The picture, covering most of the front page of the Al-Moutamar newspaper, which Chalabi publishes, was taken Sunday when Chalabi and three other council members were taken to see the former dictator.

In the photo, Saddam is sitting on a floor leaning against a bare tile wall, wearing a white robe and a jacket, while Chalabi sits next to him on a chair, leaning forward as if talking to him.

The edition disappeared off the newsstands by midday Thursday, with some vendors selling copies for more than double the price.

Saddam's interrogation is continuing at an undisclosed location in Iraq, U.S. officials said, with the Central Intelligence Agency taking the lead role. An interim council member said the former president is in the greater Baghdad area.

CBS News Correspondent Jim Stewart reports Saddam is being treated well, but subjected to sleep deprivation.

According to USA Today, Saddam is being shown videotapes of Iraqis demonstrating against him, mass graves, torture sessions and executions in order to trick him into revealing information. Interrogators are also closely watching his reactions as a guide to his responses to questions.

Intelligence and weapons experts doubt that the interrogation will yield much useful information about guerrilla fighters or Iraq's alleged illegal arsenal. For one thing, he has little incentive to cooperate since his execution is likely. For another, he may know little about the insurgency killing U.S. troops or about the details of Iraq's illegal weapons programs — if any existed.
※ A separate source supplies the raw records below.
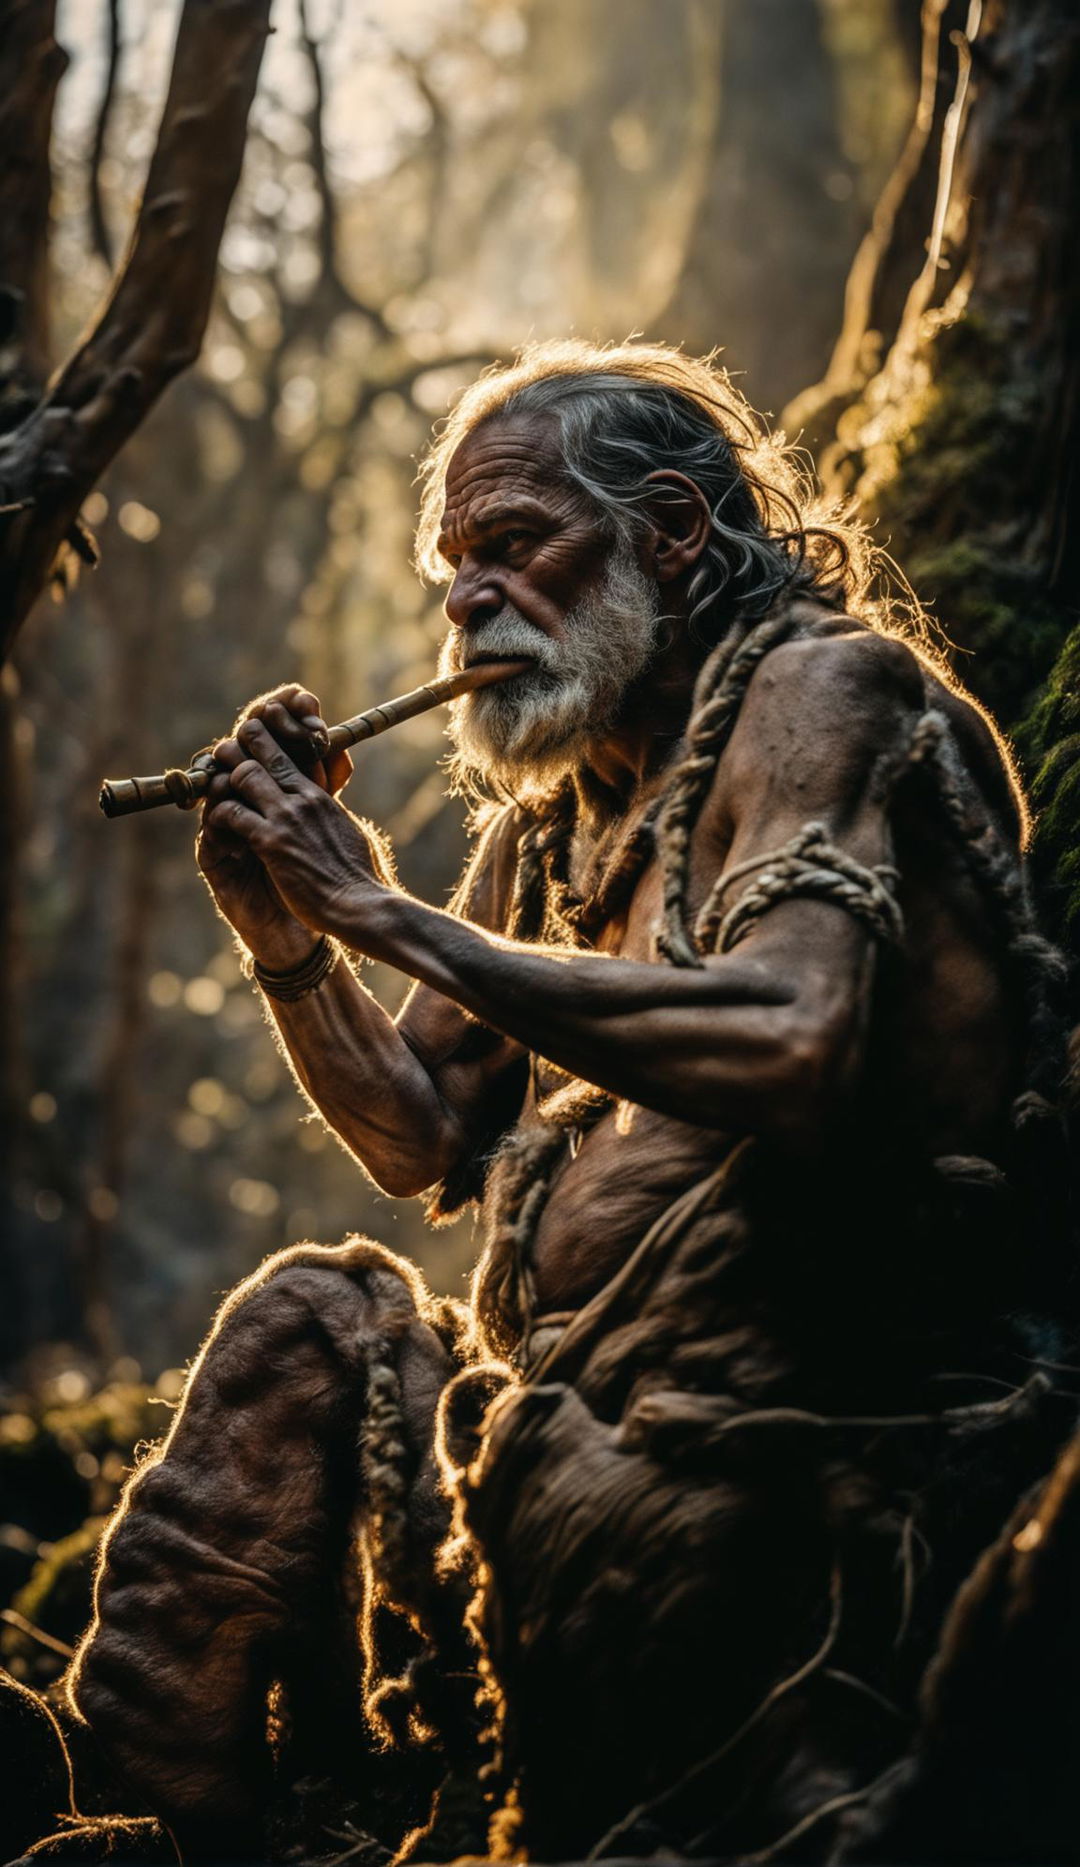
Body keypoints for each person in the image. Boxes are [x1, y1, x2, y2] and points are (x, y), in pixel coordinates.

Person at [62, 342, 1074, 1863]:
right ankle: (204, 1830)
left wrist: (383, 913)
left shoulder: (820, 695)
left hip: (805, 1455)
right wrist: (290, 937)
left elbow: (794, 1043)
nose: (470, 600)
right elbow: (417, 1140)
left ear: (670, 529)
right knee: (299, 1335)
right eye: (453, 568)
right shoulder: (556, 831)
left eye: (516, 545)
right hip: (547, 1445)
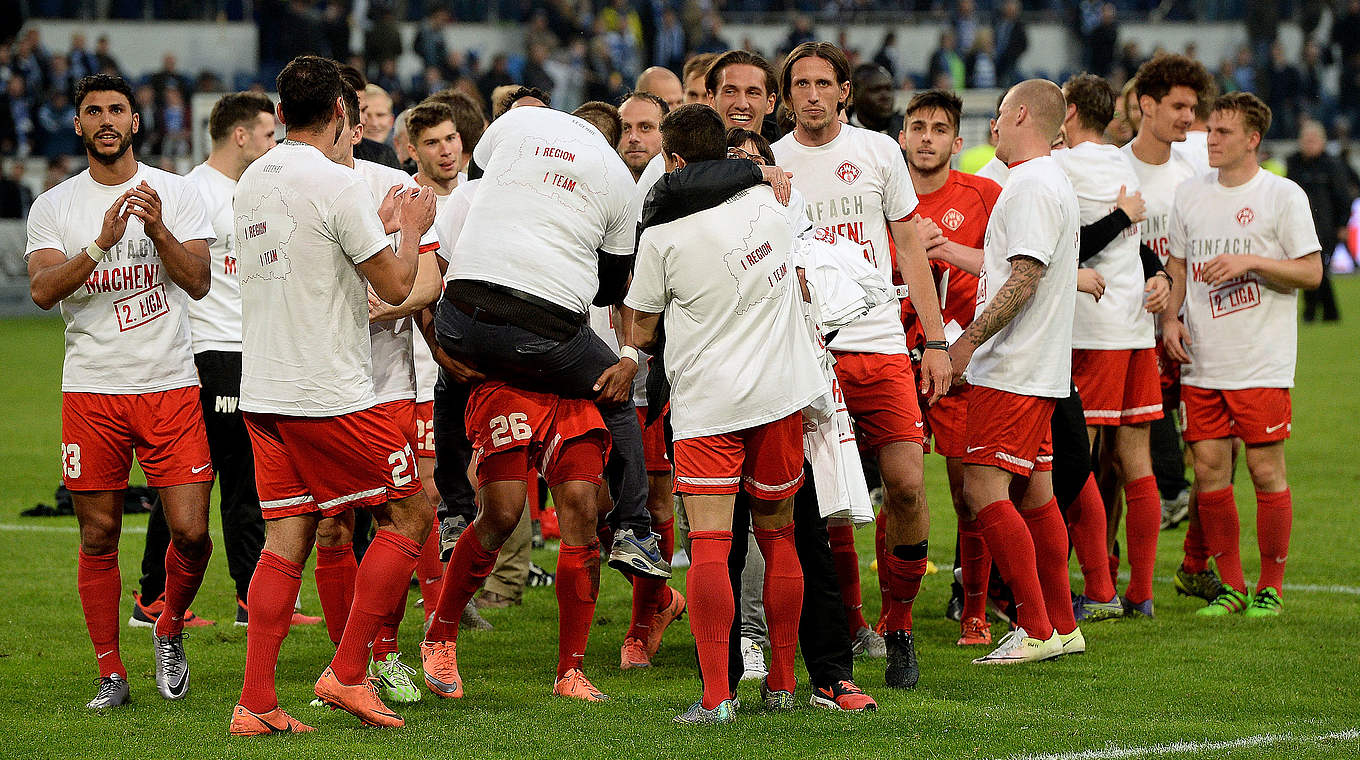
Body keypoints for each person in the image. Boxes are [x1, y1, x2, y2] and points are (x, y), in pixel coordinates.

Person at [227, 55, 436, 735]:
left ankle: (256, 702)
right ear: (344, 113)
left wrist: (371, 222)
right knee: (411, 512)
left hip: (262, 386)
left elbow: (313, 253)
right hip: (327, 390)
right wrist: (407, 224)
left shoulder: (253, 178)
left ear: (281, 113)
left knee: (285, 536)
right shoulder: (339, 183)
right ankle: (347, 673)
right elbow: (399, 285)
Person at [625, 103, 825, 725]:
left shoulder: (660, 236)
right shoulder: (772, 207)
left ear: (675, 162)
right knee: (779, 535)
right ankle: (785, 684)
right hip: (779, 396)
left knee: (711, 548)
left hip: (708, 403)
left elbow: (641, 321)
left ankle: (716, 697)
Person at [25, 72, 215, 710]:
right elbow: (43, 290)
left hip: (169, 386)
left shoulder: (176, 192)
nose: (106, 120)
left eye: (117, 110)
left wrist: (156, 232)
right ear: (78, 126)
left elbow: (199, 283)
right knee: (98, 534)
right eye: (92, 111)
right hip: (93, 390)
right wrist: (101, 244)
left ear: (136, 122)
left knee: (190, 533)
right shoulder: (54, 206)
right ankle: (112, 673)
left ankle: (167, 625)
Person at [772, 41, 950, 690]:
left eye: (824, 83)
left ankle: (898, 622)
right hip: (805, 351)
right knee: (821, 503)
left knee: (905, 483)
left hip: (878, 344)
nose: (813, 94)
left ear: (845, 91)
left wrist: (933, 340)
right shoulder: (769, 162)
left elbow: (908, 246)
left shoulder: (878, 152)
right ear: (785, 95)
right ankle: (849, 623)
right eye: (801, 84)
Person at [130, 92, 324, 631]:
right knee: (212, 479)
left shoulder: (252, 191)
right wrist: (187, 356)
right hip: (213, 353)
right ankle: (168, 599)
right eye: (266, 135)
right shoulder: (195, 193)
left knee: (240, 479)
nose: (273, 145)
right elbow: (175, 279)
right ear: (239, 135)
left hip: (254, 351)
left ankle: (230, 598)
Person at [1162, 92, 1322, 618]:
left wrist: (1248, 262)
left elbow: (1312, 272)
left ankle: (1270, 588)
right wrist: (1170, 320)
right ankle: (1231, 587)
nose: (1211, 139)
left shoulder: (1283, 196)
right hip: (1203, 359)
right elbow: (1178, 270)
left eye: (1224, 133)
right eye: (1210, 131)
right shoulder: (1189, 195)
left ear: (1252, 139)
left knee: (1264, 470)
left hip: (1261, 359)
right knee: (1209, 470)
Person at [945, 79, 1084, 665]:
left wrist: (967, 344)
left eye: (999, 114)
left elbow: (1022, 279)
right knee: (1037, 494)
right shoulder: (1051, 181)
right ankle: (1064, 624)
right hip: (1042, 367)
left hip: (1012, 368)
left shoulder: (1028, 185)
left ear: (1021, 113)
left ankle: (1035, 628)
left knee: (983, 488)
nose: (993, 126)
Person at [1056, 74, 1170, 620]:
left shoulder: (1064, 168)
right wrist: (1162, 272)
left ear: (1070, 111)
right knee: (1135, 458)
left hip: (1093, 330)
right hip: (1133, 329)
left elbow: (1067, 246)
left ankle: (1099, 590)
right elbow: (1135, 245)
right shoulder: (1121, 165)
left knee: (1076, 460)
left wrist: (1122, 218)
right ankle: (1140, 592)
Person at [896, 89, 1001, 647]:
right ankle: (893, 616)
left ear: (958, 142)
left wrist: (949, 252)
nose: (928, 137)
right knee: (899, 487)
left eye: (940, 128)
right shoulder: (881, 195)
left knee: (968, 490)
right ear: (902, 137)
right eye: (918, 127)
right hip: (895, 361)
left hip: (964, 363)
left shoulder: (985, 195)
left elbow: (1016, 266)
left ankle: (976, 610)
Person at [1120, 54, 1222, 601]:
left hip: (1185, 332)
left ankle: (1195, 562)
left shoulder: (1196, 171)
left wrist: (1175, 313)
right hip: (1125, 333)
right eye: (1179, 106)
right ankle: (1109, 566)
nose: (1189, 117)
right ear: (1147, 105)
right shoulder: (1112, 169)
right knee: (1113, 460)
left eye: (1193, 107)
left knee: (1210, 451)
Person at [607, 90, 688, 671]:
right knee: (598, 497)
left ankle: (645, 619)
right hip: (596, 356)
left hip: (655, 365)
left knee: (653, 493)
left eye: (646, 127)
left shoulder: (681, 193)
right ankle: (659, 600)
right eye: (626, 128)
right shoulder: (599, 186)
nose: (635, 137)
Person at [1287, 119, 1350, 323]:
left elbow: (1342, 197)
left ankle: (1317, 312)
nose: (1309, 143)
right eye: (1306, 139)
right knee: (1310, 269)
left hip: (1326, 227)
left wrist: (1342, 224)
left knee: (1320, 269)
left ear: (1322, 142)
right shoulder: (1293, 163)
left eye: (1313, 140)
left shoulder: (1332, 165)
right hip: (1300, 226)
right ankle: (1324, 313)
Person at [848, 64, 902, 137]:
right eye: (876, 90)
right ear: (853, 94)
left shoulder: (906, 129)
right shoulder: (842, 135)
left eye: (889, 89)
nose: (886, 96)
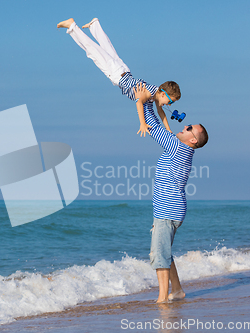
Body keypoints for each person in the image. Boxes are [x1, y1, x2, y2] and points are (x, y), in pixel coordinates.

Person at [134, 82, 208, 303]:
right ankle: (177, 290)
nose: (184, 127)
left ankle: (162, 299)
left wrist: (145, 98)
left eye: (189, 129)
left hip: (168, 211)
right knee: (164, 251)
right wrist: (151, 100)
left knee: (159, 255)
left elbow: (154, 127)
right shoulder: (181, 147)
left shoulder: (178, 147)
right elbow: (158, 123)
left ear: (192, 139)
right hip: (170, 210)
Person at [57, 18, 181, 136]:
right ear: (163, 94)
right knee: (92, 50)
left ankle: (94, 25)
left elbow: (161, 112)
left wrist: (169, 130)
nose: (169, 104)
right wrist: (142, 123)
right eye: (170, 101)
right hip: (117, 74)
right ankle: (72, 26)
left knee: (107, 48)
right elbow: (139, 102)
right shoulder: (148, 93)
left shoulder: (156, 94)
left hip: (124, 71)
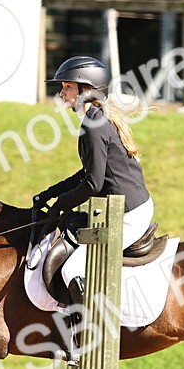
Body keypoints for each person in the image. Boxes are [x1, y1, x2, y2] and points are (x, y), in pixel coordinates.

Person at [33, 56, 153, 308]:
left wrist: (59, 206)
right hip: (125, 207)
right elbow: (87, 173)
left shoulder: (94, 126)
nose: (61, 92)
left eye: (67, 87)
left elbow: (93, 184)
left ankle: (88, 332)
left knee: (74, 268)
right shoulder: (94, 119)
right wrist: (51, 193)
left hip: (130, 214)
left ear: (85, 90)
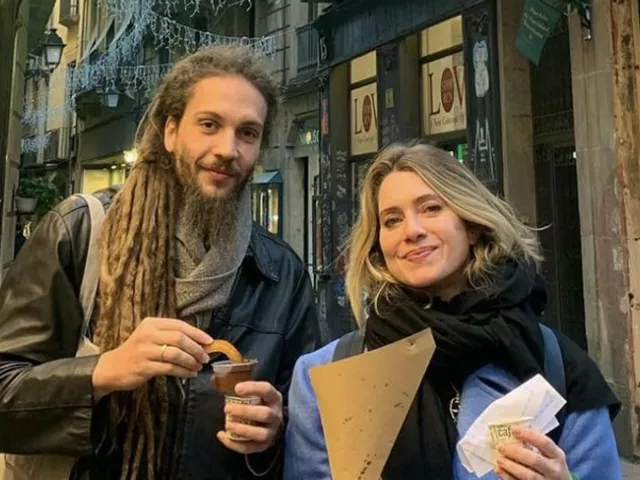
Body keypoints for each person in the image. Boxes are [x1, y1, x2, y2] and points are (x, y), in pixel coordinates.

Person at [0, 45, 319, 479]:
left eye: (247, 133)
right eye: (209, 125)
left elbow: (310, 438)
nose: (228, 149)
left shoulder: (282, 274)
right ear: (170, 131)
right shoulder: (80, 233)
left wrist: (274, 434)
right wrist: (103, 371)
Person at [284, 141, 621, 480]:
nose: (412, 231)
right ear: (378, 245)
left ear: (472, 225)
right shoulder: (326, 375)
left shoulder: (556, 366)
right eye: (392, 220)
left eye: (431, 208)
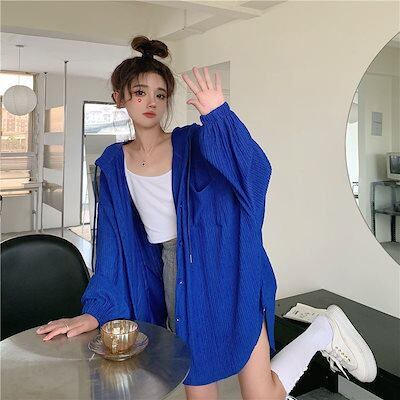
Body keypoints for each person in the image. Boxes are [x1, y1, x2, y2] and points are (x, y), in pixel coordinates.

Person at [36, 35, 377, 400]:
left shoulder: (193, 143)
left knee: (261, 395)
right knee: (198, 391)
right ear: (119, 98)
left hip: (226, 267)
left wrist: (219, 115)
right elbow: (113, 244)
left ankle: (323, 331)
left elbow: (253, 173)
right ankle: (322, 329)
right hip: (175, 274)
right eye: (140, 92)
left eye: (160, 94)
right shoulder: (113, 164)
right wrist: (96, 311)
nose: (151, 102)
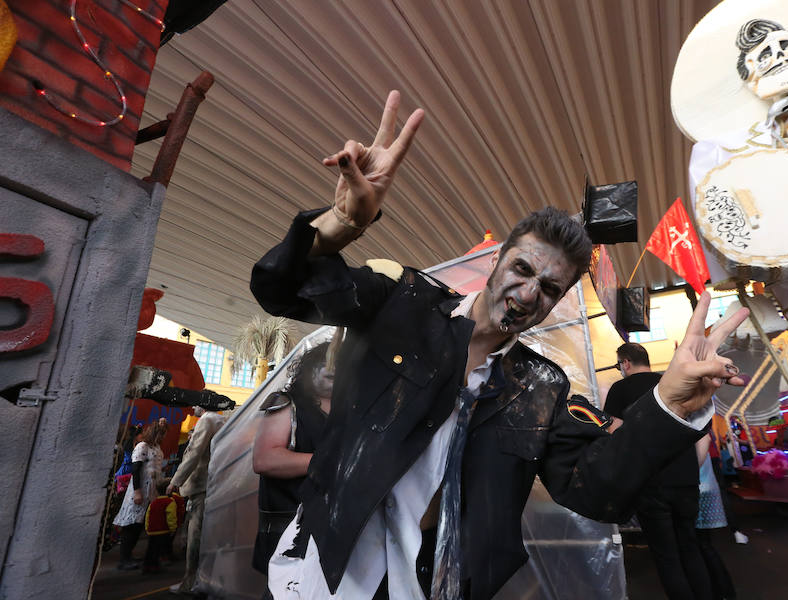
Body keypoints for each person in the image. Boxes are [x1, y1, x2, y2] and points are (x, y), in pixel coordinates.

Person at [250, 90, 749, 600]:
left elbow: (595, 490)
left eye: (550, 288)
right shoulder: (404, 301)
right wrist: (341, 224)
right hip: (329, 567)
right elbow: (280, 290)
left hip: (436, 584)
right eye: (522, 269)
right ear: (497, 262)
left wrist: (670, 403)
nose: (530, 293)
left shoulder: (541, 386)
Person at [605, 342, 712, 599]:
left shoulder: (620, 389)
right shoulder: (672, 382)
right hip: (686, 481)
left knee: (667, 556)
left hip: (650, 483)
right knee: (690, 547)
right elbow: (701, 434)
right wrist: (688, 471)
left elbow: (614, 432)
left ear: (625, 363)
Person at [252, 342, 333, 596]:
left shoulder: (347, 412)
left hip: (327, 529)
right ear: (310, 369)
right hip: (287, 528)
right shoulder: (287, 403)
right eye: (330, 368)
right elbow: (264, 459)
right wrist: (327, 464)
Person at [166, 406, 226, 596]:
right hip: (215, 485)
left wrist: (175, 481)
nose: (193, 408)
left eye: (197, 404)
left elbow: (194, 453)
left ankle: (191, 582)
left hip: (201, 485)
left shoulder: (207, 420)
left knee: (195, 535)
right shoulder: (222, 421)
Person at [112, 421, 167, 570]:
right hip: (139, 490)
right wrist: (137, 491)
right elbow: (136, 469)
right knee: (131, 526)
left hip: (150, 492)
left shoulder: (157, 448)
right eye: (160, 433)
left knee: (138, 525)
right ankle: (124, 559)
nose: (162, 436)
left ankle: (129, 556)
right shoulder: (142, 447)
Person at [695, 434, 737, 600]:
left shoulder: (694, 417)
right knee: (702, 545)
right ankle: (722, 591)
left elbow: (704, 441)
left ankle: (721, 591)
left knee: (700, 545)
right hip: (700, 484)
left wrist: (689, 473)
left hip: (697, 487)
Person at [143, 478, 186, 574]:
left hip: (152, 531)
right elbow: (171, 517)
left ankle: (147, 566)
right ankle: (157, 565)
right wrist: (173, 528)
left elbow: (148, 516)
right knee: (161, 548)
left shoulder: (153, 502)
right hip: (163, 530)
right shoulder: (170, 502)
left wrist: (147, 528)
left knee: (151, 549)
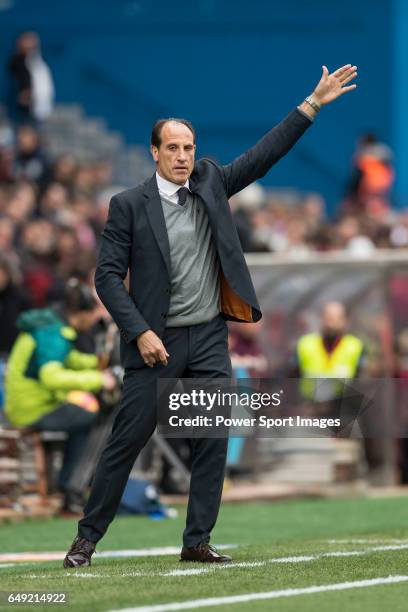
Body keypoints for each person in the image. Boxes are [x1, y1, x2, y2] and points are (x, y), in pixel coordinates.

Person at [63, 63, 358, 567]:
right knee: (125, 442)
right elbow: (107, 278)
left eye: (189, 148)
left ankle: (196, 540)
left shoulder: (211, 184)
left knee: (214, 438)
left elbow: (263, 156)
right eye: (173, 148)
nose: (183, 157)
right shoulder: (127, 206)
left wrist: (311, 104)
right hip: (154, 343)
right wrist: (139, 332)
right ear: (154, 152)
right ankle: (86, 540)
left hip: (207, 337)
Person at [4, 279, 116, 512]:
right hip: (31, 408)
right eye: (92, 314)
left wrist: (95, 365)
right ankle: (71, 490)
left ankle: (69, 487)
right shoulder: (53, 332)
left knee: (85, 416)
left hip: (31, 403)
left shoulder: (52, 325)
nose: (94, 321)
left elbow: (68, 361)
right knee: (90, 417)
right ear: (81, 314)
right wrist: (100, 379)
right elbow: (51, 375)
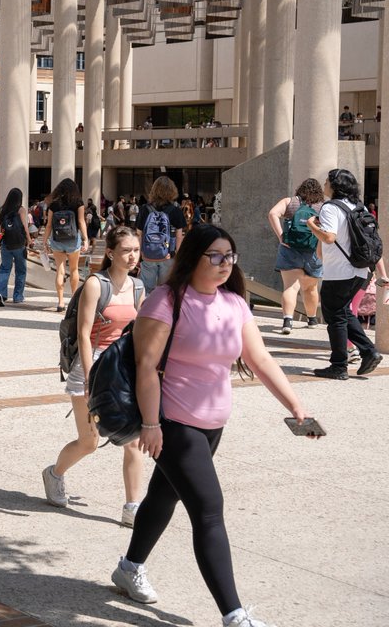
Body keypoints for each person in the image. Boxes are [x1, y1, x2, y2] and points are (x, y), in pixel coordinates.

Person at [112, 225, 316, 627]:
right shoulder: (166, 300)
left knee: (162, 496)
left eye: (230, 256)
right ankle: (234, 614)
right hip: (174, 422)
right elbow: (147, 367)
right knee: (208, 511)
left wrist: (296, 406)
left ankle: (129, 566)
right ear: (194, 257)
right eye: (216, 256)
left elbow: (259, 360)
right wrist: (151, 424)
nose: (226, 264)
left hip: (212, 423)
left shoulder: (235, 304)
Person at [43, 226, 146, 525]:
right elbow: (84, 335)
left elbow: (139, 334)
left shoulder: (139, 287)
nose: (132, 256)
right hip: (93, 365)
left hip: (123, 367)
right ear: (111, 252)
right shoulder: (95, 285)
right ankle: (54, 474)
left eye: (136, 250)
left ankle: (132, 507)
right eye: (126, 250)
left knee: (133, 441)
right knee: (89, 441)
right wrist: (90, 378)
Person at [306, 168, 383, 379]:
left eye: (327, 182)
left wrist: (312, 225)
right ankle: (368, 351)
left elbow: (329, 237)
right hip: (359, 270)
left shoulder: (330, 208)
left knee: (335, 317)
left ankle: (339, 366)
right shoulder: (360, 206)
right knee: (343, 312)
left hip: (339, 271)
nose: (324, 185)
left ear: (335, 185)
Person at [266, 179, 324, 335]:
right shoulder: (322, 206)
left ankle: (287, 320)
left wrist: (281, 237)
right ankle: (311, 319)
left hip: (289, 249)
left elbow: (272, 213)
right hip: (313, 251)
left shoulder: (290, 202)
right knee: (310, 288)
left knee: (290, 287)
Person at [43, 178, 89, 312]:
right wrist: (85, 239)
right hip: (73, 240)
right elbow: (81, 222)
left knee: (60, 271)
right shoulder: (78, 203)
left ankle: (61, 302)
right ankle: (74, 300)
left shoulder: (54, 204)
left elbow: (49, 225)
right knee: (74, 269)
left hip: (57, 240)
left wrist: (45, 241)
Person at [136, 176, 187, 293]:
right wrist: (178, 256)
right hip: (168, 255)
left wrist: (139, 254)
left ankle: (146, 309)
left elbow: (139, 234)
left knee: (147, 289)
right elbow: (179, 236)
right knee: (166, 290)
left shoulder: (145, 209)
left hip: (147, 255)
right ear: (172, 191)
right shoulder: (176, 211)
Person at [0, 187, 30, 306]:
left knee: (4, 269)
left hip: (6, 244)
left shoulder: (4, 209)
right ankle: (18, 296)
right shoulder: (21, 210)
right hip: (19, 245)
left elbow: (1, 229)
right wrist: (29, 240)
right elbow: (25, 226)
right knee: (21, 270)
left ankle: (0, 293)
So far, Saddam has denied to his interrogators that his regime had weapons of mass destruction and ties to al Qaeda, U.S. officials said. He has also denied knowledge of the fate of Scott Speicher, the Navy fighter pilot who disappeared over Iraq during the first Gulf War.

U.S. intelligence and military officials say their first priority is to focus on the resistance and the whereabouts of Izzat Ibrahim al-Douri and other remaining senior regime officials and insurgent leaders.